Input data Block Start

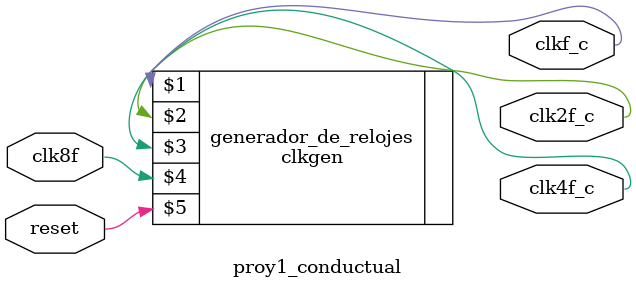
<source format=v>
`include "clkgen.v"

module proy1_conductual (		
	input 						clk8f,
	output						clk2f_c,
	output 						clk4f_c,
	output 						clkf_c,
	input 						reset);
	
	clkgen generador_de_relojes(clkf_c, clk2f_c, clk4f_c, clk8f, reset);

endmodule

</source>
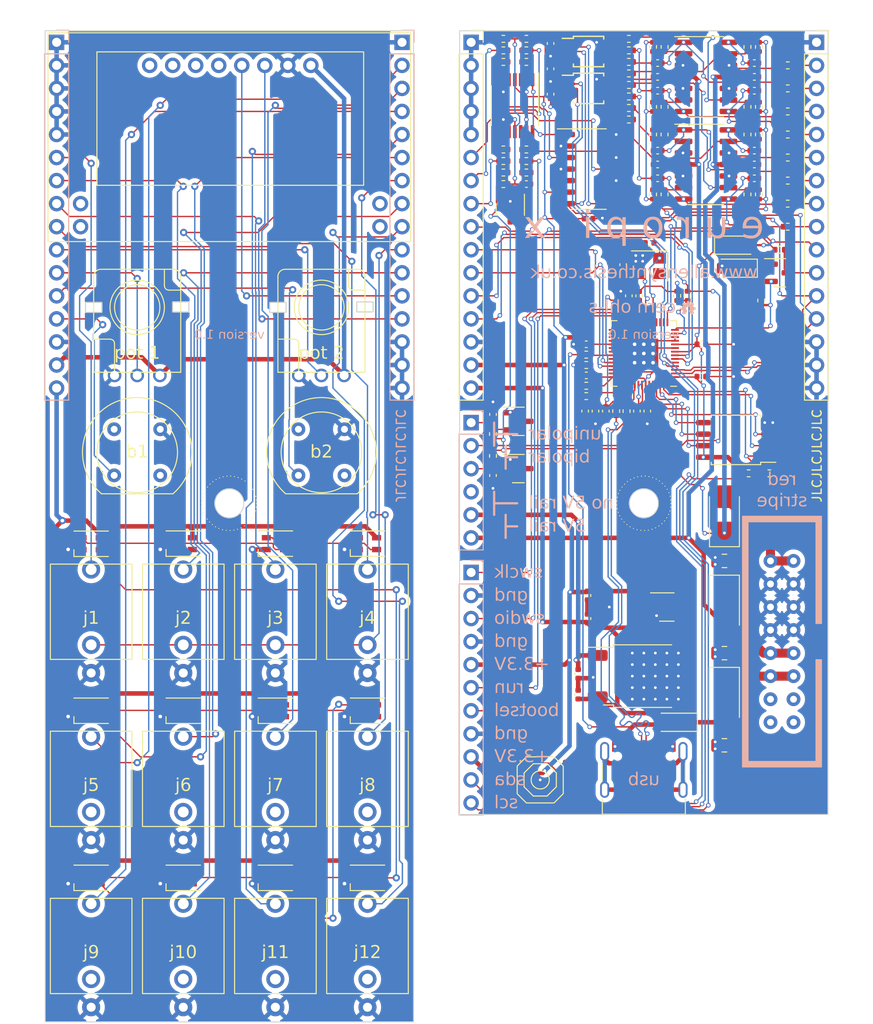
<source format=kicad_pcb>
(kicad_pcb (version 20221018) (generator pcbnew)

  (general
    (thickness 1.6)
  )

  (paper "A4")
  (layers
    (0 "F.Cu" signal)
    (31 "B.Cu" signal)
    (32 "B.Adhes" user "B.Adhesive")
    (33 "F.Adhes" user "F.Adhesive")
    (34 "B.Paste" user)
    (35 "F.Paste" user)
    (36 "B.SilkS" user "B.Silkscreen")
    (37 "F.SilkS" user "F.Silkscreen")
    (38 "B.Mask" user)
    (39 "F.Mask" user)
    (40 "Dwgs.User" user "User.Drawings")
    (41 "Cmts.User" user "User.Comments")
    (42 "Eco1.User" user "User.Eco1")
    (43 "Eco2.User" user "User.Eco2")
    (44 "Edge.Cuts" user)
    (45 "Margin" user)
    (46 "B.CrtYd" user "B.Courtyard")
    (47 "F.CrtYd" user "F.Courtyard")
    (48 "B.Fab" user)
    (49 "F.Fab" user)
    (50 "User.1" user)
    (51 "User.2" user)
    (52 "User.3" user)
    (53 "User.4" user)
    (54 "User.5" user)
    (55 "User.6" user)
    (56 "User.7" user)
    (57 "User.8" user)
    (58 "User.9" user)
  )

  (setup
    (stackup
      (layer "F.SilkS" (type "Top Silk Screen"))
      (layer "F.Paste" (type "Top Solder Paste"))
      (layer "F.Mask" (type "Top Solder Mask") (thickness 0.01))
      (layer "F.Cu" (type "copper") (thickness 0.035))
      (layer "dielectric 1" (type "core") (thickness 1.51) (material "FR4") (epsilon_r 4.5) (loss_tangent 0.02))
      (layer "B.Cu" (type "copper") (thickness 0.035))
      (layer "B.Mask" (type "Bottom Solder Mask") (thickness 0.01))
      (layer "B.Paste" (type "Bottom Solder Paste"))
      (layer "B.SilkS" (type "Bottom Silk Screen"))
      (copper_finish "None")
      (dielectric_constraints no)
    )
    (pad_to_mask_clearance 0)
    (pcbplotparams
      (layerselection 0x00010fc_ffffffff)
      (plot_on_all_layers_selection 0x0000000_00000000)
      (disableapertmacros false)
      (usegerberextensions false)
      (usegerberattributes true)
      (usegerberadvancedattributes true)
      (creategerberjobfile true)
      (dashed_line_dash_ratio 12.000000)
      (dashed_line_gap_ratio 3.000000)
      (svgprecision 4)
      (plotframeref false)
      (viasonmask false)
      (mode 1)
      (useauxorigin false)
      (hpglpennumber 1)
      (hpglpenspeed 20)
      (hpglpendiameter 15.000000)
      (dxfpolygonmode true)
      (dxfimperialunits true)
      (dxfusepcbnewfont true)
      (psnegative false)
      (psa4output false)
      (plotreference true)
      (plotvalue true)
      (plotinvisibletext false)
      (sketchpadsonfab false)
      (subtractmaskfromsilk false)
      (outputformat 1)
      (mirror false)
      (drillshape 1)
      (scaleselection 1)
      (outputdirectory "")
    )
  )

  (net 0 "")
  (net 1 "Earth")
  (net 2 "+5V")
  (net 3 "/XTAL_IN")
  (net 4 "/XTAL_OUT")
  (net 5 "+3.3V")
  (net 6 "Net-(U7D--)")
  (net 7 "Net-(U8D--)")
  (net 8 "/ADC_VDD")
  (net 9 "/-4.096VREF")
  (net 10 "Net-(U7A--)")
  (net 11 "Net-(U8A--)")
  (net 12 "/-2.048VREF")
  (net 13 "Net-(U7B--)")
  (net 14 "Net-(U8B--)")
  (net 15 "Net-(U7C--)")
  (net 16 "Net-(U8C--)")
  (net 17 "/NEOPIXEL_DATA_5V")
  (net 18 "/USB_DP")
  (net 19 "unconnected-(J6-TN-Pad2)")
  (net 20 "Net-(C19-Pad2)")
  (net 21 "Net-(C20-Pad2)")
  (net 22 "unconnected-(DAC1-~{LDAC}-Pad4)")
  (net 23 "/DAC_1_RDY")
  (net 24 "/DAC_1_OUTA")
  (net 25 "/DAC_1_OUTB")
  (net 26 "/DAC_1_OUTC")
  (net 27 "/DAC_1_OUTD")
  (net 28 "unconnected-(DAC2-~{LDAC}-Pad4)")
  (net 29 "/DAC_2_RDY")
  (net 30 "/DAC_2_OUTA")
  (net 31 "/DAC_2_OUTB")
  (net 32 "/DAC_2_OUTC")
  (net 33 "/DAC_2_OUTD")
  (net 34 "/DAC_OFFSET")
  (net 35 "/OUTPUT_MODE")
  (net 36 "-12V")
  (net 37 "+12V")
  (net 38 "/USB_DN")
  (net 39 "Net-(C11-Pad2)")
  (net 40 "/NEOPIXEL_DATA_3V3")
  (net 41 "/QSPI_CS")
  (net 42 "/SWCLK")
  (net 43 "Net-(LED1-DOUT)")
  (net 44 "/SWDIO")
  (net 45 "Net-(LED2-DOUT)")
  (net 46 "Net-(LED3-DOUT)")
  (net 47 "Net-(LED4-DOUT)")
  (net 48 "Net-(LED5-DOUT)")
  (net 49 "Net-(LED6-DOUT)")
  (net 50 "/-10VREF")
  (net 51 "/INPUT_DETECT")
  (net 52 "/I2C0_SCL")
  (net 53 "/I2C0_SDA")
  (net 54 "/I2C1_SCL")
  (net 55 "/I2C1_SDA")
  (net 56 "/CV_INPUT_1_FRONT")
  (net 57 "/CV_INPUT_2_FRONT")
  (net 58 "/CV_INPUT_3_FRONT")
  (net 59 "/CV_INPUT_4_FRONT")
  (net 60 "Net-(U9A-+)")
  (net 61 "/CV_INPUT_1")
  (net 62 "Net-(U9B-+)")
  (net 63 "/CV_INPUT_2")
  (net 64 "Net-(U9C-+)")
  (net 65 "/CV_INPUT_3")
  (net 66 "Net-(U9D-+)")
  (net 67 "/CV_INPUT_4")
  (net 68 "Net-(LED8-DOUT)")
  (net 69 "Net-(LED10-DIN)")
  (net 70 "Net-(LED10-DOUT)")
  (net 71 "unconnected-(LED12-DOUT-Pad1)")
  (net 72 "/I2C0_SDA_FRONT")
  (net 73 "/I2C0_SCL_FRONT")
  (net 74 "/+5V_FRONT")
  (net 75 "/+3.3V_FRONT")
  (net 76 "/CV_OUTPUT_1_FRONT")
  (net 77 "/CV_OUTPUT_5_FRONT")
  (net 78 "/CV_OUTPUT_2_FRONT")
  (net 79 "/CV_OUTPUT_6_FRONT")
  (net 80 "/CV_OUTPUT_3_FRONT")
  (net 81 "/CV_OUTPUT_7_FRONT")
  (net 82 "/CV_OUTPUT_4_FRONT")
  (net 83 "/CV_OUTPUT_8_FRONT")
  (net 84 "/BUTTON_1_FRONT")
  (net 85 "/BUTTON_2_FRONT")
  (net 86 "/KNOB_1_FRONT")
  (net 87 "/KNOB_2_FRONT")
  (net 88 "unconnected-(OLED1-N.C.-Pad1)")
  (net 89 "unconnected-(OLED1-CS-Pad2)")
  (net 90 "/NEOPIXEL_DATA_FRONT")
  (net 91 "/GND_FRONT")
  (net 92 "/INPUT_DETECT_FRONT")
  (net 93 "/CV_OUTPUT_1")
  (net 94 "/CV_OUTPUT_2")
  (net 95 "/CV_OUTPUT_3")
  (net 96 "/CV_OUTPUT_4")
  (net 97 "/CV_OUTPUT_5")
  (net 98 "/CV_OUTPUT_6")
  (net 99 "/CV_OUTPUT_7")
  (net 100 "/CV_OUTPUT_8")
  (net 101 "/BUTTON_1")
  (net 102 "/BUTTON_2")
  (net 103 "/KNOB_1")
  (net 104 "/KNOB_2")
  (net 105 "unconnected-(U4-GPIO13-Pad16)")
  (net 106 "unconnected-(U4-GPIO14-Pad17)")
  (net 107 "unconnected-(U4-GPIO15-Pad18)")
  (net 108 "+1V1")
  (net 109 "/QSPI_SD3")
  (net 110 "Net-(C12-Pad2)")
  (net 111 "/QSPI_SCLK")
  (net 112 "/QSPI_SD0")
  (net 113 "Net-(C29-Pad2)")
  (net 114 "/QSPI_SD2")
  (net 115 "Net-(C32-Pad2)")
  (net 116 "Net-(D1-A)")
  (net 117 "Net-(D2-K)")
  (net 118 "unconnected-(J12-TN-Pad2)")
  (net 119 "unconnected-(J13-TN-Pad2)")
  (net 120 "unconnected-(J14-TN-Pad2)")
  (net 121 "unconnected-(J15-TN-Pad2)")
  (net 122 "Net-(LED2-DIN)")
  (net 123 "Net-(LED11-DIN)")
  (net 124 "Net-(U4-USB_DP)")
  (net 125 "Net-(U4-USB_DM)")
  (net 126 "/QSPI_SD1")
  (net 127 "unconnected-(U4-GPIO16-Pad27)")
  (net 128 "unconnected-(U4-GPIO17-Pad28)")
  (net 129 "unconnected-(U4-GPIO18-Pad29)")
  (net 130 "unconnected-(U4-GPIO19-Pad30)")
  (net 131 "unconnected-(U4-GPIO20-Pad31)")
  (net 132 "unconnected-(U4-GPIO21-Pad32)")
  (net 133 "unconnected-(U4-GPIO22-Pad34)")
  (net 134 "unconnected-(U4-GPIO23-Pad35)")
  (net 135 "unconnected-(U4-GPIO25-Pad37)")
  (net 136 "unconnected-(U4-GPIO28_ADC2-Pad40)")
  (net 137 "unconnected-(U4-GPIO29_ADC3-Pad41)")
  (net 138 "/+5V_EURO")
  (net 139 "unconnected-(OLED1-DC-Pad3)")
  (net 140 "unconnected-(OLED1-RST-Pad4)")
  (net 141 "/BOOTSEL")
  (net 142 "/RUN")
  (net 143 "/ADC_INPUT_1")
  (net 144 "/ADC_INPUT_3")
  (net 145 "/ADC_INPUT_4")
  (net 146 "/ADC_INPUT_2")
  (net 147 "Net-(C30-Pad2)")
  (net 148 "Net-(C33-Pad2)")
  (net 149 "unconnected-(J7-TN-Pad2)")
  (net 150 "unconnected-(J11-Pin_13-Pad13)")
  (net 151 "unconnected-(J11-Pin_14-Pad14)")
  (net 152 "unconnected-(J11-Pin_15-Pad15)")
  (net 153 "unconnected-(J11-Pin_16-Pad16)")
  (net 154 "unconnected-(J16-TN-Pad2)")
  (net 155 "unconnected-(J17-TN-Pad2)")
  (net 156 "unconnected-(P1-CC-PadA5)")
  (net 157 "/VBUS")
  (net 158 "/USB_DETECT")
  (net 159 "unconnected-(P1-VCONN-PadB5)")
  (net 160 "unconnected-(P1-SHIELD-PadS1)")
  (net 161 "/5VREG_INPUT")
  (net 162 "/ADC_ADVDD")
  (net 163 "/ADC_VREF")
  (net 164 "/USB_VDD")
  (net 165 "unconnected-(SW3-B-Pad2)")
  (net 166 "unconnected-(SW3-D-Pad4)")
  (net 167 "unconnected-(J20-Pin_4-Pad4)")

  (footprint "Package_TO_SOT_SMD:TO-252-2" (layer "F.Cu") (at 66 71.114))

  (footprint "LED_SMD:LED_SK6805_PLCC4_2.4x2.7mm_P1.3mm" (layer "F.Cu") (at 5.08 93.345))

  (footprint "Resistor_SMD:R_0402_1005Metric" (layer "F.Cu") (at 64.389 4.699 180))

  (footprint "Capacitor_SMD:C_0402_1005Metric" (layer "F.Cu") (at 49.403 49.007 -90))

  (footprint "LED_SMD:LED_SK6805_PLCC4_2.4x2.7mm_P1.3mm" (layer "F.Cu") (at 5.08 74.93))

  (footprint "Diode_SMD:D_SMA" (layer "F.Cu") (at 74.93 53.34 90))

  (footprint "Package_SO:SOIC-14_3.9x8.7mm_P1.27mm" (layer "F.Cu") (at 72.898 14.732))

  (footprint "Resistor_SMD:R_0402_1005Metric" (layer "F.Cu") (at 59.69 36.83))

  (footprint "Eurorack:Thonkiconn Mono Jack" (layer "F.Cu") (at 35.56 101.6 90))

  (footprint "Diode_SMD:D_SOD-123" (layer "F.Cu") (at 76.2 23.622))

  (footprint "Resistor_SMD:R_0402_1005Metric" (layer "F.Cu") (at 62.992 41.91 90))

  (footprint "Resistor_SMD:R_0402_1005Metric" (layer "F.Cu") (at 78.74 1.778 90))

  (footprint "Diode_SMD:D_SOD-123" (layer "F.Cu") (at 69.596 76.2 180))

  (footprint "Resistor_SMD:R_0402_1005Metric" (layer "F.Cu") (at 68.326 11.43 -90))

  (footprint "Capacitor_SMD:C_0402_1005Metric" (layer "F.Cu") (at 61.849 41.91 -90))

  (footprint "Resistor_SMD:R_0402_1005Metric" (layer "F.Cu") (at 67.056 11.43 90))

  (footprint "Resistor_SMD:R_0402_1005Metric" (layer "F.Cu") (at 67.056 8.382 -90))

  (footprint "Package_SO:MSOP-10_3x3mm_P0.5mm" (layer "F.Cu") (at 59.944 6.35))

  (footprint "Resistor_SMD:R_0402_1005Metric" (layer "F.Cu") (at 59.69 35.687 180))

  (footprint "Resistor_SMD:R_0402_1005Metric" (layer "F.Cu") (at 79.883 48.768 180))

  (footprint "Package_TO_SOT_SMD:SOT-23-3" (layer "F.Cu") (at 68.58 63.5))

  (footprint "Resistor_SMD:R_0402_1005Metric" (layer "F.Cu") (at 81.915 19.05 180))

  (footprint "Capacitor_SMD:C_0402_1005Metric" (layer "F.Cu") (at 66.421 41.91 -90))

  (footprint "Resistor_SMD:R_0402_1005Metric" (layer "F.Cu") (at 81.915 6.35 180))

  (footprint "Eurorack:Thonkiconn Mono Jack" (layer "F.Cu") (at 25.4 101.6 90))

  (footprint "Package_SO:TSSOP-14_4.4x5mm_P0.65mm" (layer "F.Cu") (at 51.816 8.255 -90))

  (footprint "Resistor_SMD:R_0402_1005Metric" (layer "F.Cu") (at 69.723 29.21 -90))

  (footprint "Connector_USB:USB_C_Receptacle_G-Switch_GT-USB-7010ASV" (layer "F.Cu") (at 66.04 82.55))

  (footprint "Resistor_SMD:R_0402_1005Metric" (layer "F.Cu") (at 78.74 8.382 -90))

  (footprint "Capacitor_SMD:C_0402_1005Metric" (layer "F.Cu") (at 78.232 14.732 180))

  (footprint "Capacitor_SMD:C_0402_1005Metric" (layer "F.Cu") (at 55.753 6.985 -90))

  (footprint "Eurorack:Thonkiconn Mono Jack" (layer "F.Cu") (at 25.4 83.185 90))

  (footprint "Resistor_SMD:R_0402_1005Metric" (layer "F.Cu") (at 77.47 11.43 -90))

  (footprint "LED_SMD:LED_SK6805_PLCC4_2.4x2.7mm_P1.3mm" (layer "F.Cu") (at 25.4 56.515))

  (footprint "LED_SMD:LED_SK6805_PLCC4_2.4x2.7mm_P1.3mm" (layer "F.Cu") (at 15.24 74.93))

  (footprint "Resistor_SMD:R_0402_1005Metric" (layer "F.Cu") (at 64.389 8.509 180))

  (footprint "Eurorack:Thonkiconn Mono Jack" (layer "F.Cu") (at 25.4 64.77 90))

  (footprint "Resistor_SMD:R_0402_1005Metric" (layer "F.Cu") (at 81.915 3.81 180))

  (footprint "LED_SMD:LED_SK6805_PLCC4_2.4x2.7mm_P1.3mm" (layer "F.Cu") (at 5.08 56.53))

  (footprint "Capacitor_SMD:C_0402_1005Metric" (layer "F.Cu") (at 65.278 41.91 -90))

  (footprint "Eurorack:Thonkiconn Mono Jack" (layer "F.Cu") (at 5.08 64.77 90))

  (footprint "Package_TO_SOT_SMD:SOT-23" (layer "F.Cu") (at 81.026 26.67))

  (footprint "Resistor_SMD:R_0402_1005Metric" (layer "F.Cu") (at 50.546 0.889 180))

  (footprint "Capacitor_SMD:C_0402_1005Metric" (layer "F.Cu") (at 78.232 6.604 180))

  (footprint "Resistor_SMD:R_0402_1005Metric" (layer "F.Cu") (at 50.546 2.159))

  (footprint "Capacitor_SMD:C_0402_1005Metric" (layer "F.Cu") (at 58.801 73.152 90))

  (footprint "Resistor_SMD:R_0402_1005Metric" (layer "F.Cu") (at 49.403 44.435 -90))

  (footprint "Resistor_SMD:R_0402_1005Metric" (layer "F.Cu") (at 53.086 13.081))

  (footprint "Package_SO:SOIC-8_5.23x5.23mm_P1.27mm" (layer "F.Cu") (at 76.2 45.085 180))

  (footprint "Diode_SMD:D_SMA" (layer "F.Cu") (at 74.93 73.66 -90))

  (footprint "Resistor_SMD:R_0402_1005Metric" (layer "F.Cu")
    (tstamp 4b5e1ae0-a96e-4d49-
... [2356990 chars truncated]
</source>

Input data Block End

## What to produce
Find "74.93 73.66 -90))" in the records above. Repeat its line and every later line exactly, through the last one.

## Answer space
  (footprint "Diode_SMD:D_SMA" (layer "F.Cu") (at 74.93 73.66 -90))

  (footprint "Resistor_SMD:R_0402_1005Metric" (layer "F.Cu")
    (tstamp 4b5e1ae0-a96e-4d49-
... [2356990 chars truncated]
</source>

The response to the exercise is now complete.